I can think of no better way to expedite such a massive distaste for reading than the government's current efforts to stalwartly fly the flag for phonics, phonics and little else but phonics in reading education. All children in England from this year are required to take a 'Phonics Screening Check' test at the end of the academic year 1, (aged 6) in which they have to decode 30 real words and 10 fake words. The government is even offering an incentive of £3,000 which it claims 'will be hard to ignore for many cash-strapped schools' in order to promote the teaching of 'synthetic phonics'. 

The first examination took place in schools in June and the results were intriguing and unsettling. First of all, results were generally low, which the government may, no doubt say is down to teachers not having taught the 'synthetic phonics method' effectively. Could it be something deeper? Results also found that otherwise good readers had moved beyond just using phonics as a reading strategy, that they looked for meanings in the ten 'psuedo words', that their brains were making real words out of fake (eg storm out of 'strom') and some of the fake words were arduous to get one's mouth around, deterring children from pronouncing them as they were spelt. 

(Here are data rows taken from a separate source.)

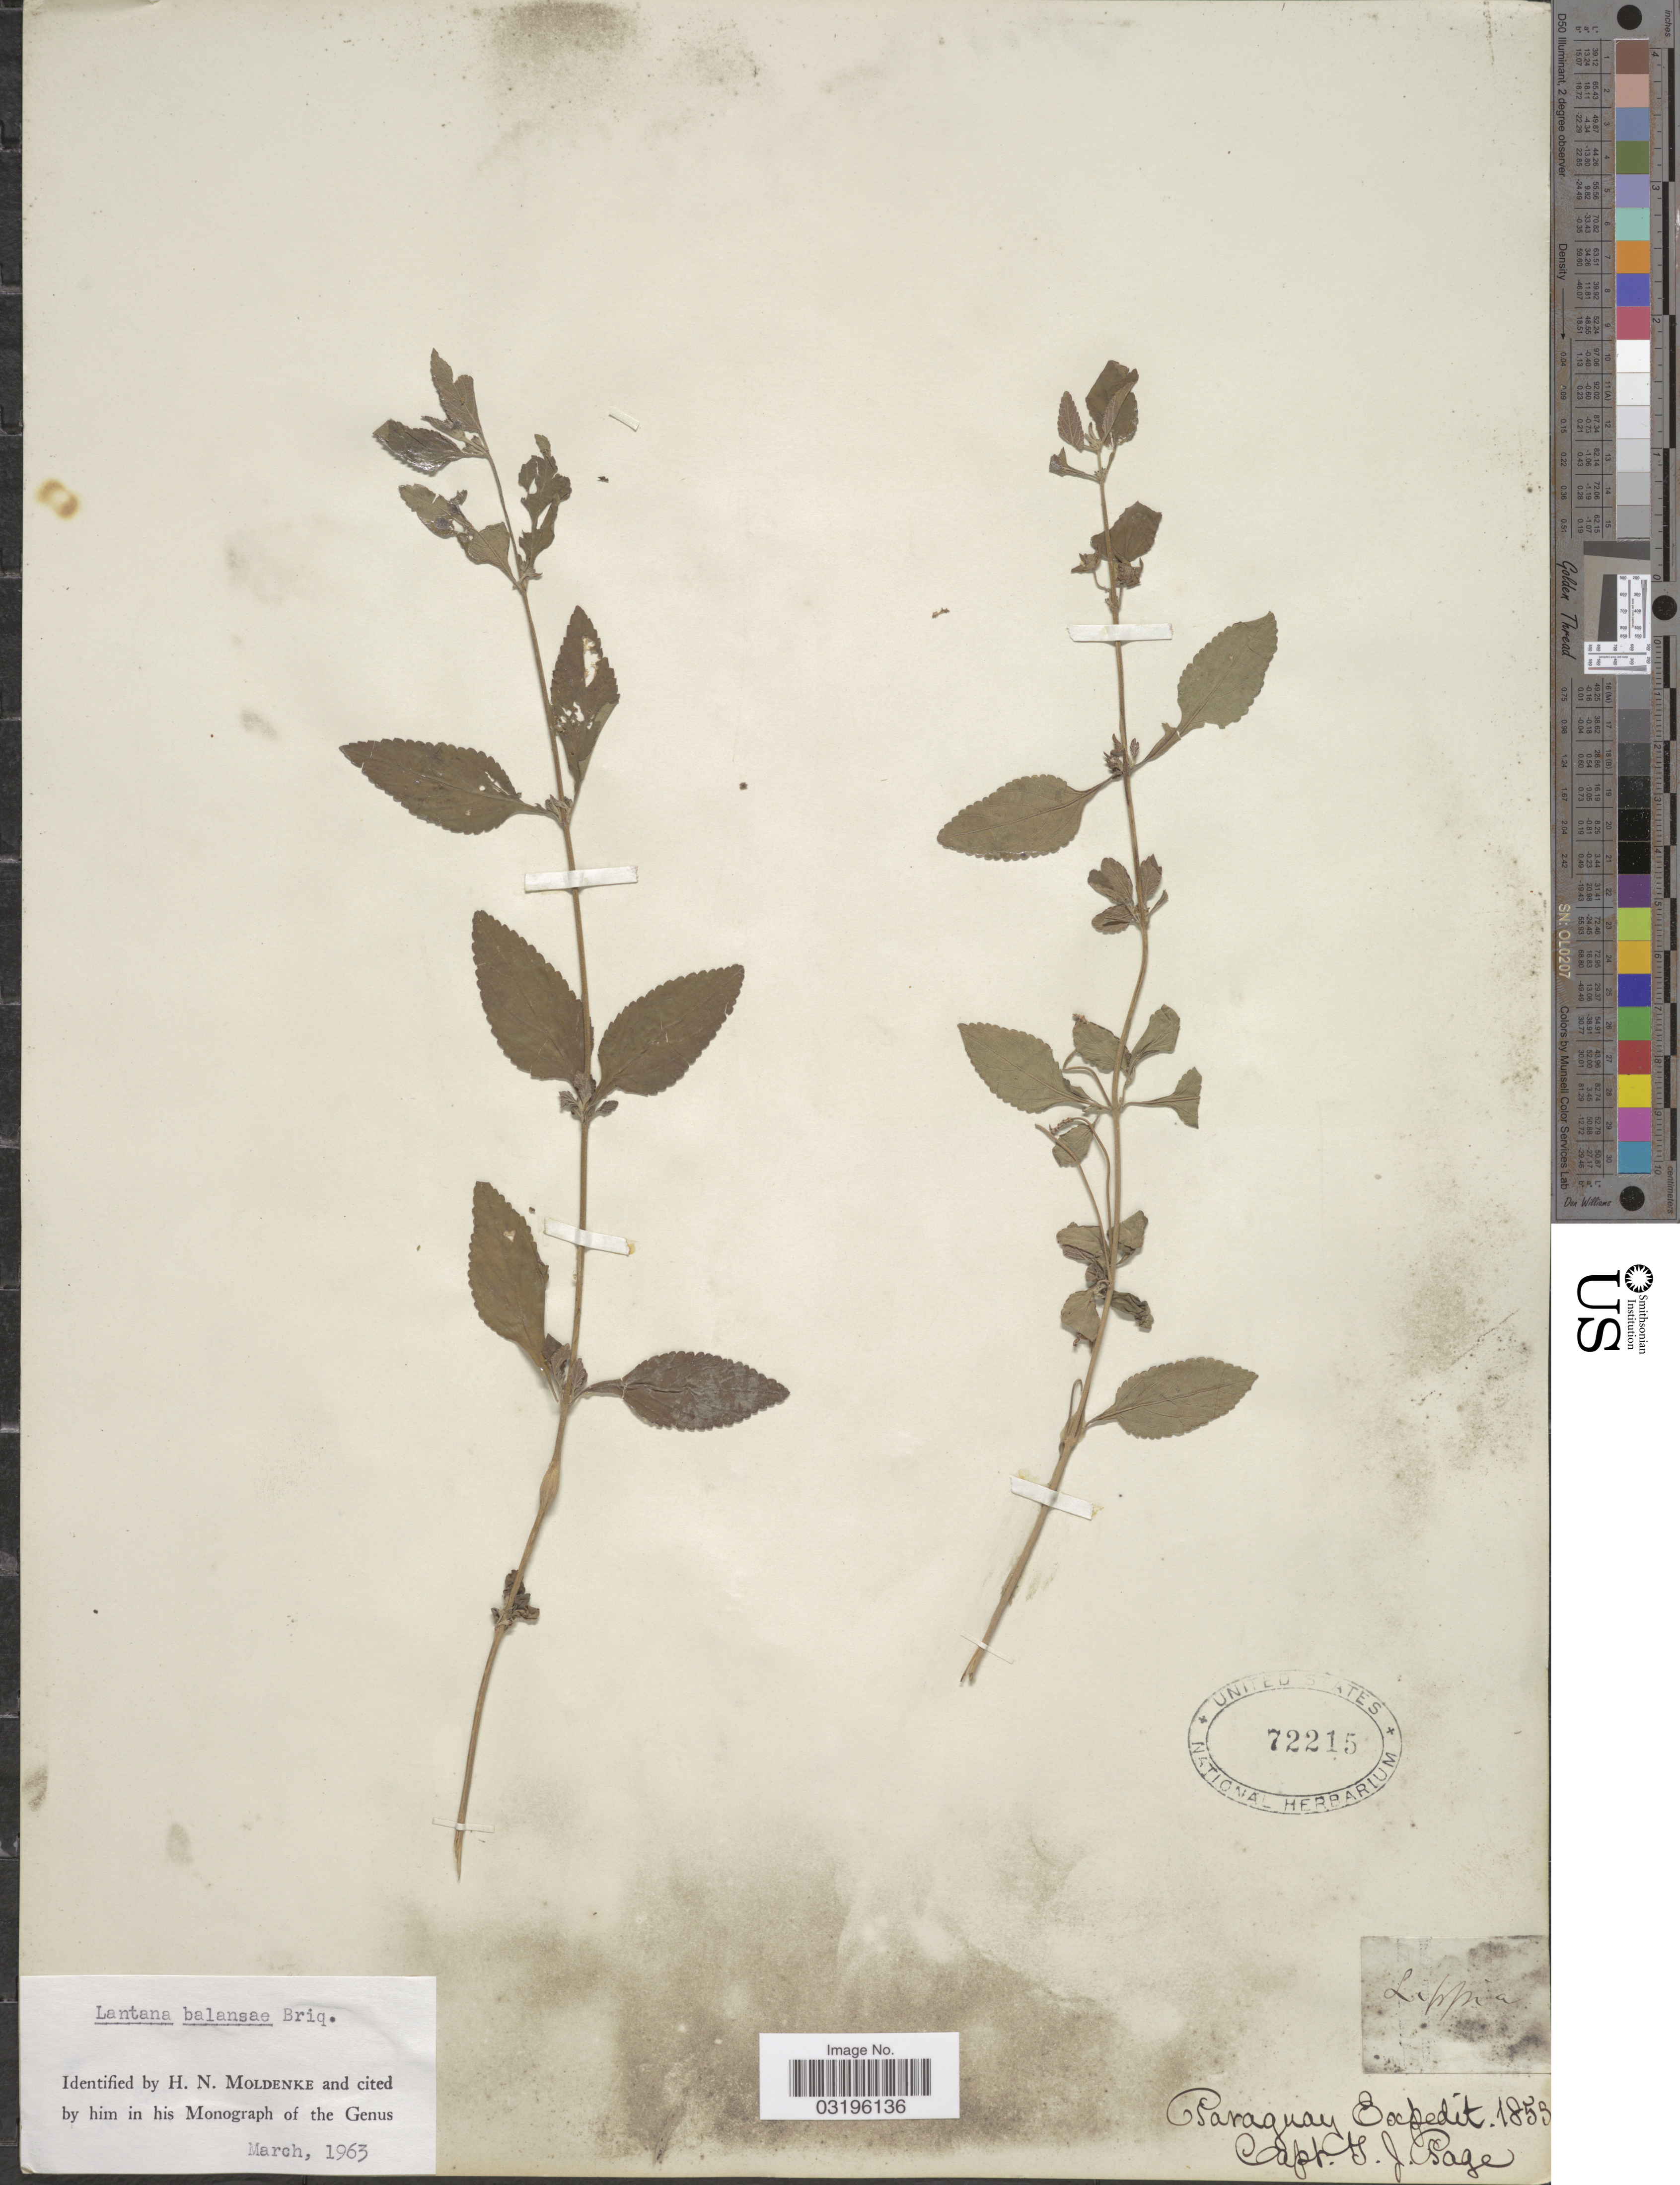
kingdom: Plantae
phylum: Tracheophyta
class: Magnoliopsida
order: Lamiales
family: Verbenaceae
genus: Lantana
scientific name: Lantana balansae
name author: Briq.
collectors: T. J. Page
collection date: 1853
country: Paraguay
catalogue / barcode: US 72215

So, children score lower in the test for trying to make meaning out of what is unfamiliar to them. Trying to construct order out of the unknown, otherwise known as creativity and initiative, is marked down in this new compulsory test, whilst sticking to what you know and rejecting all familiarity will be marked higher. The government is, through mandatory testing and irresistible cash bonuses to schools, disincentivising initiative and independent thinking in young minds. 




One is put in mind of Gradgrind from Dickens' Hard Times: 'Now, what I want is, Facts. Teach these boys and girls nothing but Facts. Facts alone are wanted in life. Plant nothing else, and root out everything else. You can only form the minds of reasoning animals upon facts: nothing else will ever be of service to them.'

Say what you will about the American Education System.

Go ahead. Say what you will about it.

No, do. 

What worries me is that my son and many of his friends have already been raised up with a similar affinity for books and reading; what worries me is that when my son faces this test next year with his classmates, we will be sent a short letter home afterwards saying that he has scored low because he tried to make sense out of nonsense words, make meaning out of familiar looking verbal chaos. 


And what worries me greatly is that poorer schools in places like Hackney, where I live, will be unable to resist cash incentives for 'synthetic phonics' in the classroom. If the government wanted a docile, unquestioning mass of dunderheaded deltas and epsilons, unable to decipher complex treaties, pacts and agreements; antipathetic to compelling narratives anywhere except presented through moving images; unable to resist being oppressed through paternalistic power structures and figures; desiring nothing but bread, circuses and X Factor; and awed by the use of stutterings statistics and figures, a cynic might conlcude that there are fewer quicker routes that this one.

I owe most of the information in this post to Michael Rosen's intelligent and well-thought out recent blog posts and his continuing effort to fight the good fight. Please do read up on this crucial issue.